**Task objective:**
Change every "chart" to "graph" in the entries from the line containing "At which category" down to the line containing "What is the maximum value shown in the chart?". Give only those lines again, with nothing else altered.
-------
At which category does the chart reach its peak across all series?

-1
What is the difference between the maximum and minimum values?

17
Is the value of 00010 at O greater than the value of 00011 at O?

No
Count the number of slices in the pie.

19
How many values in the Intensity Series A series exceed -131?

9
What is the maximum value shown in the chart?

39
-------
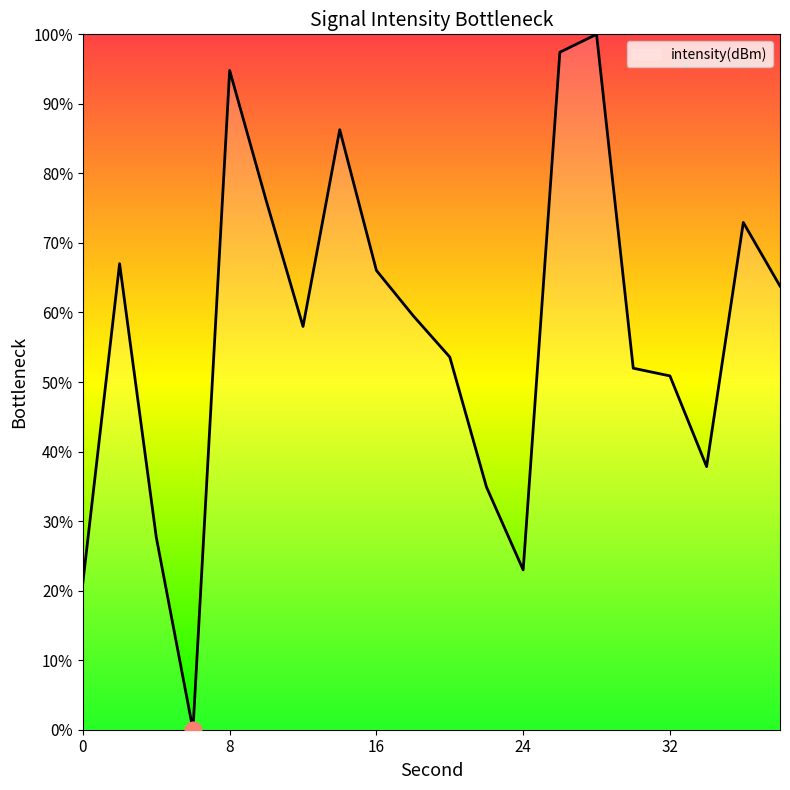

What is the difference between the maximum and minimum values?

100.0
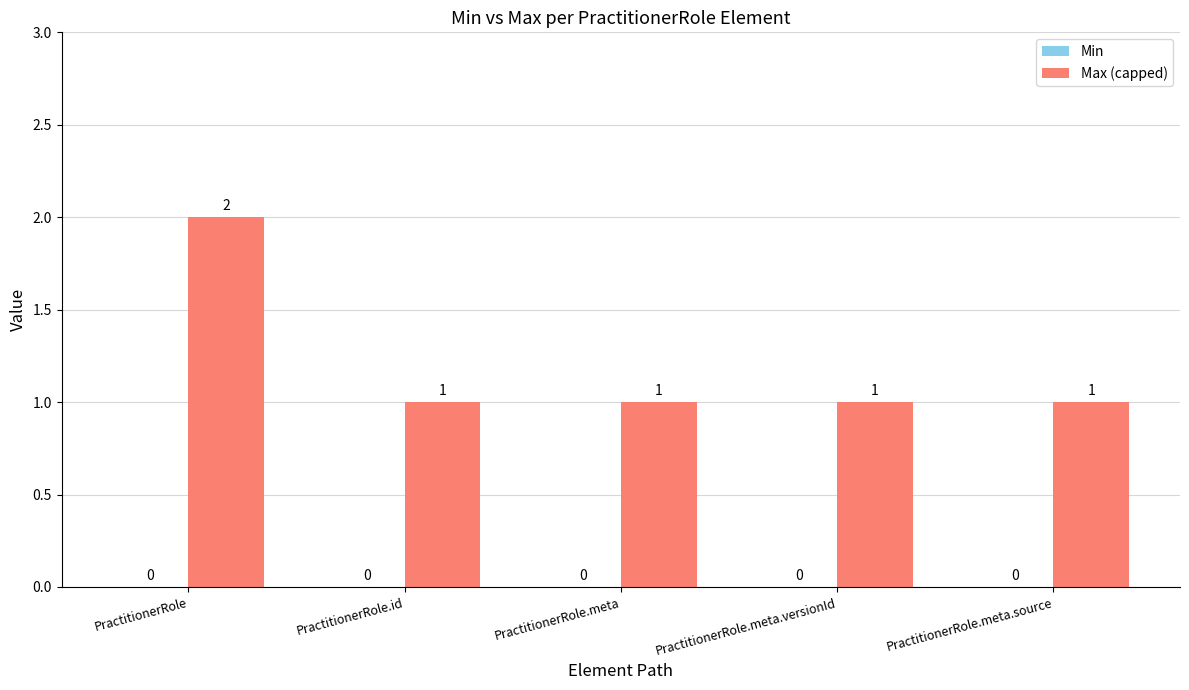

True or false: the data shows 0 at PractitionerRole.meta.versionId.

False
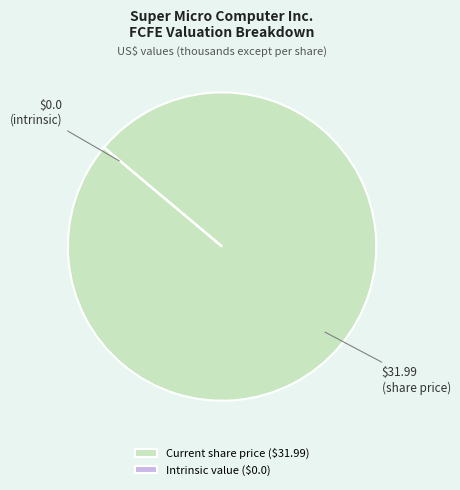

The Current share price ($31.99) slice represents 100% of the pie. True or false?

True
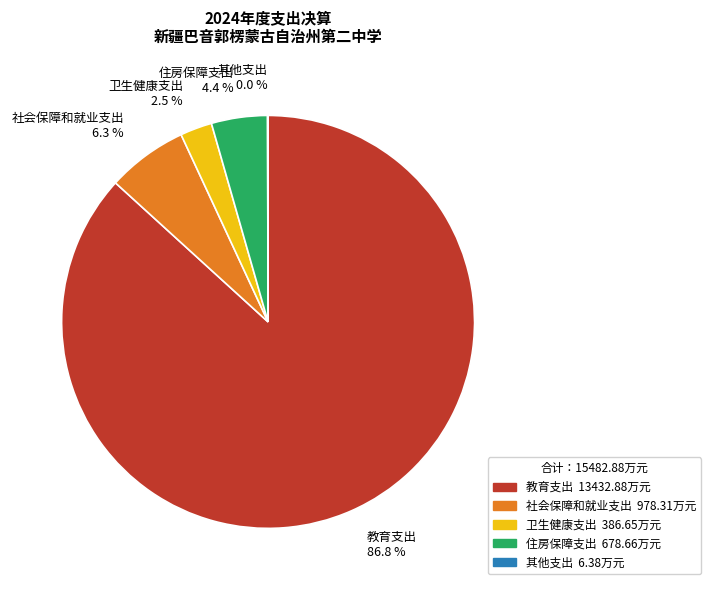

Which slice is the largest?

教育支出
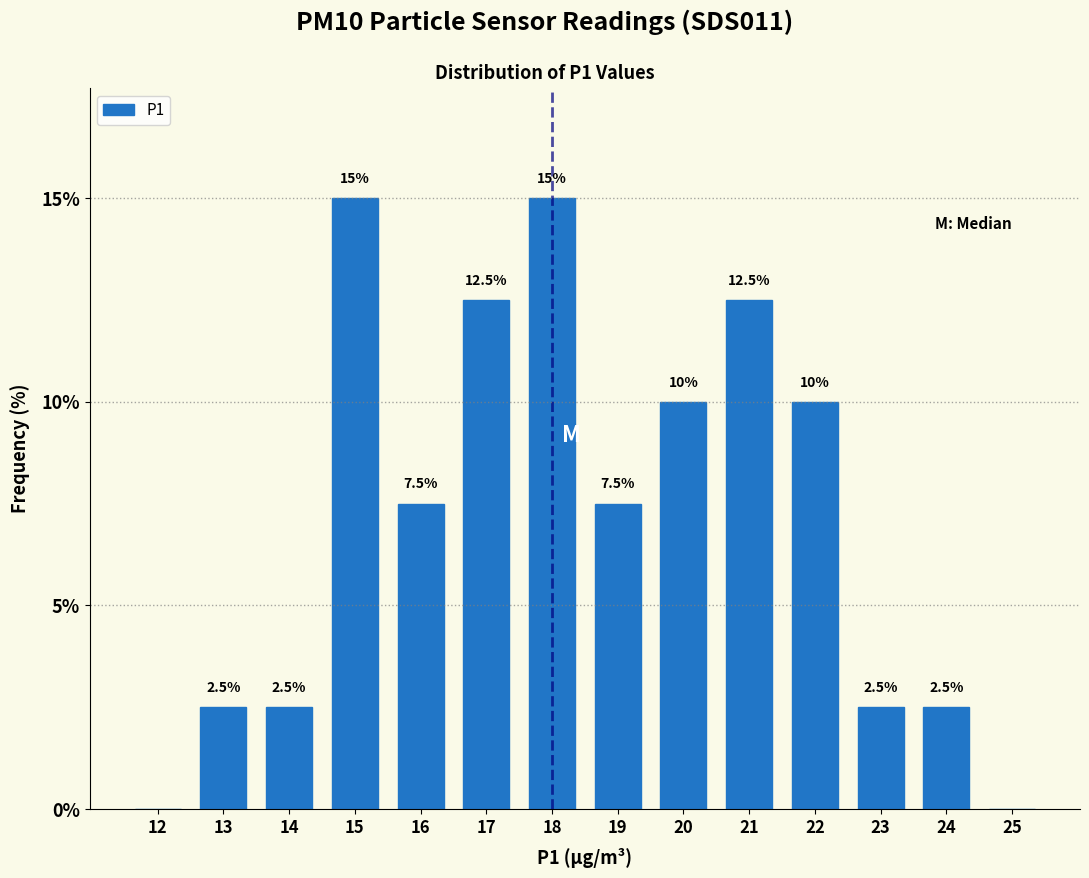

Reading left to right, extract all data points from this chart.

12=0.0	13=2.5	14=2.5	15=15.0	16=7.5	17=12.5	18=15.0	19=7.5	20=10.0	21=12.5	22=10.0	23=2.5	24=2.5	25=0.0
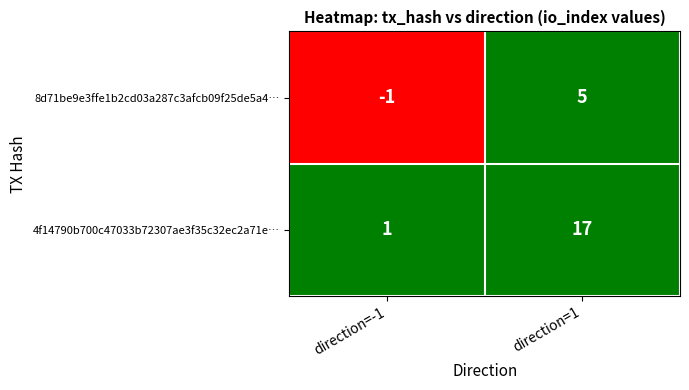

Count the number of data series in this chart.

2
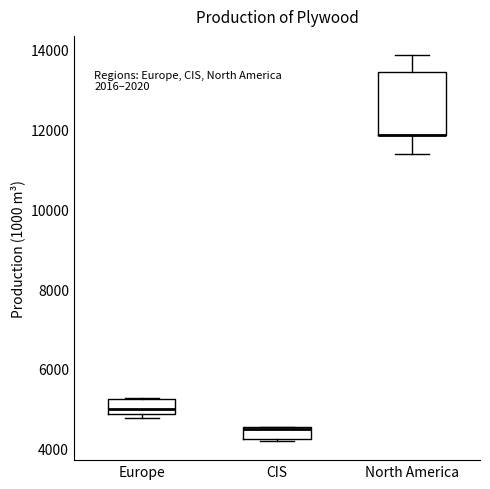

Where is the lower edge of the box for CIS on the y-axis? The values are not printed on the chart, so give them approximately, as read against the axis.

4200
-------
**Answer box:**
At which category does the graph reach its peak across all series?

-1
What is the difference between the maximum and minimum values?

17
Is the value of 00010 at O greater than the value of 00011 at O?

No
Count the number of slices in the pie.

19
How many values in the Intensity Series A series exceed -131?

9
What is the maximum value shown in the graph?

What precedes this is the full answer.